Abstract

Providing reliable service to users close to the edge between cells remains a challenge in cellular systems, even as 5G deployment is around the corner. These users are subject to significant signal attenuation, which also degrades their uplink channel estimates. Even joint detection using base station (BS) cooperation often fails to reliably detect such users, due to near-far power imbalance, and channel estimation errors. Is it possible to bypass the channel estimation stage and design a detector that can reliably detect cell-edge user signals under significant near-far imbalance? This paper shows, perhaps surprisingly, that the answer is affirmative - albeit not via traditional multiuser detection.
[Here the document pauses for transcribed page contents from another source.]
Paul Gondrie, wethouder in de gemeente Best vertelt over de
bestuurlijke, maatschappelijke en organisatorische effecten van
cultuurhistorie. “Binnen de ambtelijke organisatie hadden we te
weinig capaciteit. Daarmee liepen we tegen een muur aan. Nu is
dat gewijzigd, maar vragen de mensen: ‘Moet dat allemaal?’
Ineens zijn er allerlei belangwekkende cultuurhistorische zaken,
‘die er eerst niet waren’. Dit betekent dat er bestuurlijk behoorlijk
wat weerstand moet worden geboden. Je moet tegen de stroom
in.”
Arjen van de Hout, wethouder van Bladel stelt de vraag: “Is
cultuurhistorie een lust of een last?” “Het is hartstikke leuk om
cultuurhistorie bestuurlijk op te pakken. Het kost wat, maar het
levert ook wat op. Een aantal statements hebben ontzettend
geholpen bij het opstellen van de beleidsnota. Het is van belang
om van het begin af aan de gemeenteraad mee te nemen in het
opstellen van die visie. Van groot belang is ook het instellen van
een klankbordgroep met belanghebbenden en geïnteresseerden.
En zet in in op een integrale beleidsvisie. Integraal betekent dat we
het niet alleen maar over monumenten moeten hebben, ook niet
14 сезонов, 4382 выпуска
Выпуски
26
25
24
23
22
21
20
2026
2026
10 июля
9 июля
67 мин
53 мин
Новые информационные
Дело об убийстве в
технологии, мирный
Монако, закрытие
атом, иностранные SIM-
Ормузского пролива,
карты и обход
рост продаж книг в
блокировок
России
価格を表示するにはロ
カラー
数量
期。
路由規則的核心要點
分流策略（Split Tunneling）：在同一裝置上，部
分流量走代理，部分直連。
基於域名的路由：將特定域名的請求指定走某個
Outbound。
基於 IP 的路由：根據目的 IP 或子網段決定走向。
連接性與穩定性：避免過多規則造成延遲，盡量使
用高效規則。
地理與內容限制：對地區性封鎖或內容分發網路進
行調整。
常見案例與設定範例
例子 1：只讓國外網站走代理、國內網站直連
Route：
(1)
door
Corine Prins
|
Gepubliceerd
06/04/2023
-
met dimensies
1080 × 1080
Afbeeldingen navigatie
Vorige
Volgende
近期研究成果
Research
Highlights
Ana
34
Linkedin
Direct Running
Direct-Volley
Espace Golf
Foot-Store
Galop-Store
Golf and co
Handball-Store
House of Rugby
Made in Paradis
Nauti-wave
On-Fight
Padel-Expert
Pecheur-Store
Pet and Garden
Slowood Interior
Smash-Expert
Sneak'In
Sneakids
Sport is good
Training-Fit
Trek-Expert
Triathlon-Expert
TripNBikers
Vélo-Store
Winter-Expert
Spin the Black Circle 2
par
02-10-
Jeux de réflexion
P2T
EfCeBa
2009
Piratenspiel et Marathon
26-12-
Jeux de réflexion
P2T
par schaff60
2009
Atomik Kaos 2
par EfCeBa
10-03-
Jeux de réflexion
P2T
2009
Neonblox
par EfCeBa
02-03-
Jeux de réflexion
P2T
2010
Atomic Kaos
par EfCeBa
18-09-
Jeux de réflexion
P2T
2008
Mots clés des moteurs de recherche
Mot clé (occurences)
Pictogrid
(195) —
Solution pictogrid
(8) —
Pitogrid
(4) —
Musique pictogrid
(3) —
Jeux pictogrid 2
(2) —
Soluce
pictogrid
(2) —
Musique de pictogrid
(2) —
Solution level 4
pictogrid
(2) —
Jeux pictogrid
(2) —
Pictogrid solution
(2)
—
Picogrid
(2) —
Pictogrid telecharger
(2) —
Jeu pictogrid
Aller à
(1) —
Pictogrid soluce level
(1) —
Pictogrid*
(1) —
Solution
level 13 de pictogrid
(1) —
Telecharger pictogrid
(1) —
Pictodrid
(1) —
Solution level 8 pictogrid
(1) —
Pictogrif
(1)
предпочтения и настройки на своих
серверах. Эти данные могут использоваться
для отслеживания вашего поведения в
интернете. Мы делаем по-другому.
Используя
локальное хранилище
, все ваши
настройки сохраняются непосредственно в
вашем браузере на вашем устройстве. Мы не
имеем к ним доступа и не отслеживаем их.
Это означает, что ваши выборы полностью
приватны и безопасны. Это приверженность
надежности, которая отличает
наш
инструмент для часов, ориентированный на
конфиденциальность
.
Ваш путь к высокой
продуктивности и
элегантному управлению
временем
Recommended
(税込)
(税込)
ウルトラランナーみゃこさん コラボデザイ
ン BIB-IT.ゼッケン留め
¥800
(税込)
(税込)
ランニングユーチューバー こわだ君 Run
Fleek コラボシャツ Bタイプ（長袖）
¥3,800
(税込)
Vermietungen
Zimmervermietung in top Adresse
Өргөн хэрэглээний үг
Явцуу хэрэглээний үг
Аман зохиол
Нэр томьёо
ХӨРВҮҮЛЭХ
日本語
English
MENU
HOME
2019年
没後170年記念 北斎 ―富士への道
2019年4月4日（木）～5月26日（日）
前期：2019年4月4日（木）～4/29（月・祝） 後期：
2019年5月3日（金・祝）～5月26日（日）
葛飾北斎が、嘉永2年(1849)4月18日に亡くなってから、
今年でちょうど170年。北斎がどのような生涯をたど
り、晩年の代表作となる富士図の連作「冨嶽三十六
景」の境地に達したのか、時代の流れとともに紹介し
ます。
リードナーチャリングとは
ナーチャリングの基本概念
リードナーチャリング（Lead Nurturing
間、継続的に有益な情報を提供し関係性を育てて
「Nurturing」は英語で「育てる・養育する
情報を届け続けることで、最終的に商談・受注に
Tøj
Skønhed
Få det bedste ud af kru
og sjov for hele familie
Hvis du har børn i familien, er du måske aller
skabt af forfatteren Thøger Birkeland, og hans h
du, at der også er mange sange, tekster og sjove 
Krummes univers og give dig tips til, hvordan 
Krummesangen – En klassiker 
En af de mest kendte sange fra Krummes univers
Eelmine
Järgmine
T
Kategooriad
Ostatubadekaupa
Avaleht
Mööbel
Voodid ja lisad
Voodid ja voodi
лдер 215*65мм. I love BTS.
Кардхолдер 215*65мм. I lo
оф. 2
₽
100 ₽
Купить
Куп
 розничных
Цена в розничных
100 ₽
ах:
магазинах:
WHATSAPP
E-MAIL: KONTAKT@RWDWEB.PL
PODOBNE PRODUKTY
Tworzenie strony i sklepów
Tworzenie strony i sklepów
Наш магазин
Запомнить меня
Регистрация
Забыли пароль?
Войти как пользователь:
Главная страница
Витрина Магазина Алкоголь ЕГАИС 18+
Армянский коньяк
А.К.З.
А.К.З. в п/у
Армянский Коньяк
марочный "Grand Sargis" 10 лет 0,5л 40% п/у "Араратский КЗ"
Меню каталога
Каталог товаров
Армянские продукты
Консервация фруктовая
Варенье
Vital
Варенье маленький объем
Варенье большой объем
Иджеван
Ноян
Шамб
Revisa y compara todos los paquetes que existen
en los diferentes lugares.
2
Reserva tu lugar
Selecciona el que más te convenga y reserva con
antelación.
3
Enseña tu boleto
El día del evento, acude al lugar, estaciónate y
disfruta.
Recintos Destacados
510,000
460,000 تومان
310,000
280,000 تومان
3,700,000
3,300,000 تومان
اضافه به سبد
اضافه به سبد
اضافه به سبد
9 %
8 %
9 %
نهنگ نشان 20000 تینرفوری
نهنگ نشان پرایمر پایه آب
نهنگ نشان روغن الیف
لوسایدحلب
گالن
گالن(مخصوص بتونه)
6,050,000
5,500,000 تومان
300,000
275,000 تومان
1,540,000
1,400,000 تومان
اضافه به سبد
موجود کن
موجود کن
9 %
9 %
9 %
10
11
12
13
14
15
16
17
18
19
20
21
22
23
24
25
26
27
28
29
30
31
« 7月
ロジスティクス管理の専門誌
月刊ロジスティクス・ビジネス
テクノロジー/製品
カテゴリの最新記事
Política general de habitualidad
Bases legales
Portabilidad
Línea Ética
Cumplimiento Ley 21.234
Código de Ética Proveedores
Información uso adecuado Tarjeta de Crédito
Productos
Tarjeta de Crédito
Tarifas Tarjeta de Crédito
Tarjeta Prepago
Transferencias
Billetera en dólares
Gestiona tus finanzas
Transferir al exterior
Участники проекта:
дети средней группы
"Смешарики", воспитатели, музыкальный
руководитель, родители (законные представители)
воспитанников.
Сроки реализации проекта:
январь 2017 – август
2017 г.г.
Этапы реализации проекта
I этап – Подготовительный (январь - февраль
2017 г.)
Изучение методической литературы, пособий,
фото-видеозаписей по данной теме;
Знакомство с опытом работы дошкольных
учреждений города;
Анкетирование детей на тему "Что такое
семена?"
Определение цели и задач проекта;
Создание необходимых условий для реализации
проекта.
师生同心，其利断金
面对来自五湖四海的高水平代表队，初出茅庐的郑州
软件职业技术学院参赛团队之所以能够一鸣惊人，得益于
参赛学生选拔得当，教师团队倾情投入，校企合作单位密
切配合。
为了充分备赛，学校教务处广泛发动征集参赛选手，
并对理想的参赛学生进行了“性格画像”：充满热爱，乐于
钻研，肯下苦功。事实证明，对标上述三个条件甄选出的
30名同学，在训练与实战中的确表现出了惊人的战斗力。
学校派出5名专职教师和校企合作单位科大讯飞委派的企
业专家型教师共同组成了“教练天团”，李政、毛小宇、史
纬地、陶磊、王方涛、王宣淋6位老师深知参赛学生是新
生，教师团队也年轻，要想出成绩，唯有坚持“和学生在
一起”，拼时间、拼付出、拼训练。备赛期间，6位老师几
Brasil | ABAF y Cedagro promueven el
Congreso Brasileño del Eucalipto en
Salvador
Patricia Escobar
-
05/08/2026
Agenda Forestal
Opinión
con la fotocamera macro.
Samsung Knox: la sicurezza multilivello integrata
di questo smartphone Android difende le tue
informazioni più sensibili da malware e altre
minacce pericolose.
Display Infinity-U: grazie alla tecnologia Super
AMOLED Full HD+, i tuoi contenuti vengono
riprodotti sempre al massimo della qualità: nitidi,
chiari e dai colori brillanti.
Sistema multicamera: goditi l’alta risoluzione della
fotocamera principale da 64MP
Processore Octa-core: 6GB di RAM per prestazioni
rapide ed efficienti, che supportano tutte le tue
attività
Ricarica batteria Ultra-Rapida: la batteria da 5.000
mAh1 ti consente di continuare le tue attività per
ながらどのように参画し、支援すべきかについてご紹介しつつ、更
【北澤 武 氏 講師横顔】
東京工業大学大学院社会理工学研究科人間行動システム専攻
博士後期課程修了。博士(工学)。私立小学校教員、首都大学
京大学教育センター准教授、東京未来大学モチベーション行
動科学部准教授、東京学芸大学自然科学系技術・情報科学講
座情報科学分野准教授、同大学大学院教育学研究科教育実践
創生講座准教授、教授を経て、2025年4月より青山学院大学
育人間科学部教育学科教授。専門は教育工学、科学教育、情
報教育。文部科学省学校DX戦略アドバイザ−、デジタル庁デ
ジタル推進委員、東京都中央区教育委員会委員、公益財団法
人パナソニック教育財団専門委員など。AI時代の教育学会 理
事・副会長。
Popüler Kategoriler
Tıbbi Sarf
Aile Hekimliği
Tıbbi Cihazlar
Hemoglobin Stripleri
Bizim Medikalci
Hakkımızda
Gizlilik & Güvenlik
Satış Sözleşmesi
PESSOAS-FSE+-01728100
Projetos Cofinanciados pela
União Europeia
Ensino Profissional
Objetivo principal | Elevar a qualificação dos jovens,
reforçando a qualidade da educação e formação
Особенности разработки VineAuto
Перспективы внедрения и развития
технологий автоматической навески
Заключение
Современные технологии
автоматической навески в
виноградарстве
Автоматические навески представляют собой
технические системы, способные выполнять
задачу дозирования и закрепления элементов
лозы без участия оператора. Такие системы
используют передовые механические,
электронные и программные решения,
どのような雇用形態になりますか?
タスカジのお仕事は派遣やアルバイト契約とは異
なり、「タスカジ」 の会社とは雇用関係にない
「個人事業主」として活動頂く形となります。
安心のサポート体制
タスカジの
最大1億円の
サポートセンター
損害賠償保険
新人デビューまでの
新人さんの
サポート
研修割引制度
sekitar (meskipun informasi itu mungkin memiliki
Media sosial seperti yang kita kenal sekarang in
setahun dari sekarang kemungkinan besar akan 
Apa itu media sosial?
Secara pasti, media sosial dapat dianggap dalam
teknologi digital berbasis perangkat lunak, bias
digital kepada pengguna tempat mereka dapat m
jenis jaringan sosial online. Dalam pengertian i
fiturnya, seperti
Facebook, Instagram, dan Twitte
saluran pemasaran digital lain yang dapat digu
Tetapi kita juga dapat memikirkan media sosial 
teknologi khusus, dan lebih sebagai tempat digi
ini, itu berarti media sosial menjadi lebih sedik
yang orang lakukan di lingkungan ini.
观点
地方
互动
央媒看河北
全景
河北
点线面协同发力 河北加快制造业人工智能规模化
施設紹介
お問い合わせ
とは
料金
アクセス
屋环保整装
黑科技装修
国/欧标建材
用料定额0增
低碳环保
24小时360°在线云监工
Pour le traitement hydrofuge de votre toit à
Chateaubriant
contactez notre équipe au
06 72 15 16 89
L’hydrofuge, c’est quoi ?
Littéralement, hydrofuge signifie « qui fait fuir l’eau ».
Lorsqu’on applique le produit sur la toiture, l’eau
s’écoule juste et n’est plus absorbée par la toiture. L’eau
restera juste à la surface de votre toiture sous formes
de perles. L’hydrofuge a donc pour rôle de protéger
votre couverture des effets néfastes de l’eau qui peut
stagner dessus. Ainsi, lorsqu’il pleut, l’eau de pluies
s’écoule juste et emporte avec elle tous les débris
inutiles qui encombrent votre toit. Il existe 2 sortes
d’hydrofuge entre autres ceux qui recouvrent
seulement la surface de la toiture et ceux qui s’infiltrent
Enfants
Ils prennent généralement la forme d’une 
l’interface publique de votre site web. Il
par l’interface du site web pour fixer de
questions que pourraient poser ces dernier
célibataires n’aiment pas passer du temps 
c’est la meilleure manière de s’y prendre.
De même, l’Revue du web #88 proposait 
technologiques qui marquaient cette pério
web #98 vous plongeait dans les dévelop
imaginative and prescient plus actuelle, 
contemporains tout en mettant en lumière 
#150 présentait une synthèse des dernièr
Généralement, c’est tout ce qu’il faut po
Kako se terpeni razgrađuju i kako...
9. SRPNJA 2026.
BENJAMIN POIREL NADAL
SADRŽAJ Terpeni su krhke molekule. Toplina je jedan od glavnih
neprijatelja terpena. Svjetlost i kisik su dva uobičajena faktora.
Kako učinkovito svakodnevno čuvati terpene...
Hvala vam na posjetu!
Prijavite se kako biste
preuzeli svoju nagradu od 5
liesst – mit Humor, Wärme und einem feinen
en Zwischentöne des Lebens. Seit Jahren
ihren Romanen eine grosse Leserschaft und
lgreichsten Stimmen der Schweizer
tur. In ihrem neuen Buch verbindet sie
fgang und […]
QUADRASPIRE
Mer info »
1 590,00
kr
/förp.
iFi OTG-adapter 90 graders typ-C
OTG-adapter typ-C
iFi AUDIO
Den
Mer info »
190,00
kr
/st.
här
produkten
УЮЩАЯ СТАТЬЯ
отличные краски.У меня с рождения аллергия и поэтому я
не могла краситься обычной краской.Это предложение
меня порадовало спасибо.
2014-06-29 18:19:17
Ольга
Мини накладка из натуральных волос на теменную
Exploiting that cell-edge user signals are weak but common to different base stations, while cell-center users are unique to their serving BS, this paper establishes an elegant connection between cell-edge user detection and canonical correlation analysis (CCA) of the associated space-time baseband-equivalent matrices. It proves that CCA identifies the common subspace of these matrices, even under significant intra-and inter-cell interference. The resulting mixture of cell-edge user signals can subsequently be unraveled using a well-known algebraic signal processing technique. Interestingly, the proposed approach does not even require that the signals from the different base stations are synchronized - the right synchronization can be automatically determined as well. Experimental results demonstrate that the proposed approach achieves order of magnitude BER improvements compared to `oracle' multiuser detection that assumes perfect knowledge of the cell-center user channels.